=== EXERCISE DATA ===

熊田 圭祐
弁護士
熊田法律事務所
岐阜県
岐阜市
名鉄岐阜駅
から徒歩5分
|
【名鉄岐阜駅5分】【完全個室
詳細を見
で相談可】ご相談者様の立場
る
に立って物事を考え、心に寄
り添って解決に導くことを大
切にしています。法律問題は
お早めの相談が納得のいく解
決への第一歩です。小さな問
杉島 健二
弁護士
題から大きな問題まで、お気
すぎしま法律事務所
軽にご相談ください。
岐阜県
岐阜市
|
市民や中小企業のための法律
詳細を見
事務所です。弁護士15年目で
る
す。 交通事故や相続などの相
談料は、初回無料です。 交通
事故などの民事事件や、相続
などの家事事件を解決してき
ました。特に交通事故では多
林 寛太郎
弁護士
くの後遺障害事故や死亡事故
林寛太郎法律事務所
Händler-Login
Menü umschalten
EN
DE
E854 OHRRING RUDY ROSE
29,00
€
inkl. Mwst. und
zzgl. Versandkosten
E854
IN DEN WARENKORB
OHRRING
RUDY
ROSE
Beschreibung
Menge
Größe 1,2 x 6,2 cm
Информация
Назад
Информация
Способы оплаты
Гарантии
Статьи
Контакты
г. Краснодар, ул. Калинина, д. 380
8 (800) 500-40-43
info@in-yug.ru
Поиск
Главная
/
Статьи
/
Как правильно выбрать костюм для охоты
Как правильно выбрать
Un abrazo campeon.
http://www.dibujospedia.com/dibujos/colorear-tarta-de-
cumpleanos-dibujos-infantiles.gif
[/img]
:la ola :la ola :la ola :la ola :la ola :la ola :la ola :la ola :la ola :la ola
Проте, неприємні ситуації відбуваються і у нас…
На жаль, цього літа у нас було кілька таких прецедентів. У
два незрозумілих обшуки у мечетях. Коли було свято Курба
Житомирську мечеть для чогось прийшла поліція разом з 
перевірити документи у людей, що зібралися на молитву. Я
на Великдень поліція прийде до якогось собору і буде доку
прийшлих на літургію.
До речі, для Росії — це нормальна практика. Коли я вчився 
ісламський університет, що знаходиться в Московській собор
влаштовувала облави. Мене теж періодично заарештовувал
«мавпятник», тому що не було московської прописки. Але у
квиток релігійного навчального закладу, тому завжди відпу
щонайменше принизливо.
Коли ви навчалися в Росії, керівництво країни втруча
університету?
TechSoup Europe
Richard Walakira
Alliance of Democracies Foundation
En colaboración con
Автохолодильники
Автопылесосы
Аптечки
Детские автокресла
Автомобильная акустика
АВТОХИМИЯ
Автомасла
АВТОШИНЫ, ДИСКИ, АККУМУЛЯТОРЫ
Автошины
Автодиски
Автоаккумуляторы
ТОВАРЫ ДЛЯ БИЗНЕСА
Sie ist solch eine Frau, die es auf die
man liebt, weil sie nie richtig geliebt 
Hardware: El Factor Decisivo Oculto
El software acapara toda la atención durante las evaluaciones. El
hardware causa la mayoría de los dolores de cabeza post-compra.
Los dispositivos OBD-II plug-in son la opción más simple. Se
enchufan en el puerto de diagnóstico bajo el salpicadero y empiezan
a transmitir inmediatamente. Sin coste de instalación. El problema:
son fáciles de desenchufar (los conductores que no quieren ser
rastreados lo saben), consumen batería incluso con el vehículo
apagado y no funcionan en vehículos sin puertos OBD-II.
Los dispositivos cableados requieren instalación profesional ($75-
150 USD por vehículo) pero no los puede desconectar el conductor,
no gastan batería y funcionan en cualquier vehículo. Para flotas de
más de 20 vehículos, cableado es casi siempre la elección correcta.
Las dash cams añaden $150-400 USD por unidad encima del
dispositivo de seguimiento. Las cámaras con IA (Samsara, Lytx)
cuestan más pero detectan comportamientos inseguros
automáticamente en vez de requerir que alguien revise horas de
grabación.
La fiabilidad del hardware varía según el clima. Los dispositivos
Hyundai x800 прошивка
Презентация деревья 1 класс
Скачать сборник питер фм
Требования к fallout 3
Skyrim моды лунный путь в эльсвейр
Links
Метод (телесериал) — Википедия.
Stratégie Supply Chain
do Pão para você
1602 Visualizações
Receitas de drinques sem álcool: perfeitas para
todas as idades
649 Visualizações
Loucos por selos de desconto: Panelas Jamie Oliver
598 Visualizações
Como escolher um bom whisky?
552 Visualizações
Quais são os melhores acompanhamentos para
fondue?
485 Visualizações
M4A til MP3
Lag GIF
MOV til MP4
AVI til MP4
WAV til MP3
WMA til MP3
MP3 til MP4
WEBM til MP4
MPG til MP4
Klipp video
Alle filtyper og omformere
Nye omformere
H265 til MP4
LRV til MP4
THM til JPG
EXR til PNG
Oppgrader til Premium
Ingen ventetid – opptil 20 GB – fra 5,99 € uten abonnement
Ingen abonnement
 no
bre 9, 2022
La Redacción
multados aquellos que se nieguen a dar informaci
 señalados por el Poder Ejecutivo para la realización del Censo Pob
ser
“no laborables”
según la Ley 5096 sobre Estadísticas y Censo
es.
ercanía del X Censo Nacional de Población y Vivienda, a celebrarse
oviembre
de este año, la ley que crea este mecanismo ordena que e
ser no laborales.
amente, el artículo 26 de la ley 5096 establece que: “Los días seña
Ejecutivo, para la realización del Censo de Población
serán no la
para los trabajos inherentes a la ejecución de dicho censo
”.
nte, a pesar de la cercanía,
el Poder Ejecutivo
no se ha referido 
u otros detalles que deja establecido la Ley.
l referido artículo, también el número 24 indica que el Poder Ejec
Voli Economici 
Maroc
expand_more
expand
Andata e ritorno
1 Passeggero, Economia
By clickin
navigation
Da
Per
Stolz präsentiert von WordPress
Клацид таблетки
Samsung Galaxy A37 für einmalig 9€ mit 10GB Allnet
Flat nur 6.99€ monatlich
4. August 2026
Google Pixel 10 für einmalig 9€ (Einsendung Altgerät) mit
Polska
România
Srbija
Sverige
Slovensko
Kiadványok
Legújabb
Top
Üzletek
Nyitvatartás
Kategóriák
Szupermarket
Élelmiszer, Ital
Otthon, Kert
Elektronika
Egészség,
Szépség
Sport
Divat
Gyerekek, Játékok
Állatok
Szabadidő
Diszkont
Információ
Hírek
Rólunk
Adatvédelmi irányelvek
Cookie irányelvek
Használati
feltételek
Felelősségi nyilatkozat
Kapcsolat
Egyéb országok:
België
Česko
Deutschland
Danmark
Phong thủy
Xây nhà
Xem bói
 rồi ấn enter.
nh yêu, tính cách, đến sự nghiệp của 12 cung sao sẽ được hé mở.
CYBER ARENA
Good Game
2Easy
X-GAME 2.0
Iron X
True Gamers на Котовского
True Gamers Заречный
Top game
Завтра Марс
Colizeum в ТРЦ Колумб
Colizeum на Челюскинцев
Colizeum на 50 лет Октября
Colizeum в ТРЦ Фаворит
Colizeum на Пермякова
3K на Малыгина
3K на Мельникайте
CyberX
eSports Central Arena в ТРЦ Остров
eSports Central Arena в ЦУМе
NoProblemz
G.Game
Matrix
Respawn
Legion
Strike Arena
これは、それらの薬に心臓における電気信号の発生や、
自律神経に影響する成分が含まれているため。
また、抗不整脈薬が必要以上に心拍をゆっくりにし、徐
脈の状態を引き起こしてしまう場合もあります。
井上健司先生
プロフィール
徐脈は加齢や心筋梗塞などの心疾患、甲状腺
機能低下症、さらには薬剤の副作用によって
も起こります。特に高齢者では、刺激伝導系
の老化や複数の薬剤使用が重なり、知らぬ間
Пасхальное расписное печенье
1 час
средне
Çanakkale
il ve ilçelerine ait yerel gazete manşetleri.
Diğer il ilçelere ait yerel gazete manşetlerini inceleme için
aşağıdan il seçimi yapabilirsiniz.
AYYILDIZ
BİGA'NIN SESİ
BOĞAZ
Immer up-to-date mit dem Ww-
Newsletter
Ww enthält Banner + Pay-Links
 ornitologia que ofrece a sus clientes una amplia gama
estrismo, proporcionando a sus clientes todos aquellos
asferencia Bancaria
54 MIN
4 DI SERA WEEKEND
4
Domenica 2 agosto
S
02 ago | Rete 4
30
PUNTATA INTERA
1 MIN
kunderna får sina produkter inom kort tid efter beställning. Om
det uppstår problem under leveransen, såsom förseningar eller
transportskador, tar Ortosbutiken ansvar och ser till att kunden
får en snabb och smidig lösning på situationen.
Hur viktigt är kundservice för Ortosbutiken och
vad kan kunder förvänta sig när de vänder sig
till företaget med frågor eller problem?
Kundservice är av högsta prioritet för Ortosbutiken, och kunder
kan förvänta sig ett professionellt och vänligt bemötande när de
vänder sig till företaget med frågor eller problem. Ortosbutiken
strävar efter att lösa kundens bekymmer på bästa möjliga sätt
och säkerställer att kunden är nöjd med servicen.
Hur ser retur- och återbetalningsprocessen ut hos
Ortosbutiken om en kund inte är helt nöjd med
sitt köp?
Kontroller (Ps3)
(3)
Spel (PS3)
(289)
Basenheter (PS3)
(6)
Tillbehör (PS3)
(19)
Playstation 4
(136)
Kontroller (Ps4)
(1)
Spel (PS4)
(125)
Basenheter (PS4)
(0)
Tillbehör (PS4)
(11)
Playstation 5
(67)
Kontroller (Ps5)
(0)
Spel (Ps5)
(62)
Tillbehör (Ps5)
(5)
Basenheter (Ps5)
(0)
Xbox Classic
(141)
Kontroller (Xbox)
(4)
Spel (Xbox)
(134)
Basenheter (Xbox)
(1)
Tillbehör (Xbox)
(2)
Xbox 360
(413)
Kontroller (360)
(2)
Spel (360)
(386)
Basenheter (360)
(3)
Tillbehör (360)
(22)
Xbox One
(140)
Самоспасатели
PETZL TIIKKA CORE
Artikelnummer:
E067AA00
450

===

EXERCISE PROMPT: In the lines above, from the first line through the one containing "Коли ви навчалися", change "Статьи" to "Публикации" and write those lines out again with everything else left as it is.

RESULT FOR THIS TASK:
熊田 圭祐
弁護士
熊田法律事務所
岐阜県
岐阜市
名鉄岐阜駅
から徒歩5分
|
【名鉄岐阜駅5分】【完全個室
詳細を見
で相談可】ご相談者様の立場
る
に立って物事を考え、心に寄
り添って解決に導くことを大
切にしています。法律問題は
お早めの相談が納得のいく解
決への第一歩です。小さな問
杉島 健二
弁護士
題から大きな問題まで、お気
すぎしま法律事務所
軽にご相談ください。
岐阜県
岐阜市
|
市民や中小企業のための法律
詳細を見
事務所です。弁護士15年目で
る
す。 交通事故や相続などの相
談料は、初回無料です。 交通
事故などの民事事件や、相続
などの家事事件を解決してき
ました。特に交通事故では多
林 寛太郎
弁護士
くの後遺障害事故や死亡事故
林寛太郎法律事務所
Händler-Login
Menü umschalten
EN
DE
E854 OHRRING RUDY ROSE
29,00
€
inkl. Mwst. und
zzgl. Versandkosten
E854
IN DEN WARENKORB
OHRRING
RUDY
ROSE
Beschreibung
Menge
Größe 1,2 x 6,2 cm
Информация
Назад
Информация
Способы оплаты
Гарантии
Публикации
Контакты
г. Краснодар, ул. Калинина, д. 380
8 (800) 500-40-43
info@in-yug.ru
Поиск
Главная
/
Публикации
/
Как правильно выбрать костюм для охоты
Как правильно выбрать
Un abrazo campeon.
http://www.dibujospedia.com/dibujos/colorear-tarta-de-
cumpleanos-dibujos-infantiles.gif
[/img]
:la ola :la ola :la ola :la ola :la ola :la ola :la ola :la ola :la ola :la ola
Проте, неприємні ситуації відбуваються і у нас…
На жаль, цього літа у нас було кілька таких прецедентів. У
два незрозумілих обшуки у мечетях. Коли було свято Курба
Житомирську мечеть для чогось прийшла поліція разом з 
перевірити документи у людей, що зібралися на молитву. Я
на Великдень поліція прийде до якогось собору і буде доку
прийшлих на літургію.
До речі, для Росії — це нормальна практика. Коли я вчився 
ісламський університет, що знаходиться в Московській собор
влаштовувала облави. Мене теж періодично заарештовувал
«мавпятник», тому що не було московської прописки. Але у
квиток релігійного навчального закладу, тому завжди відпу
щонайменше принизливо.
Коли ви навчалися в Росії, керівництво країни втруча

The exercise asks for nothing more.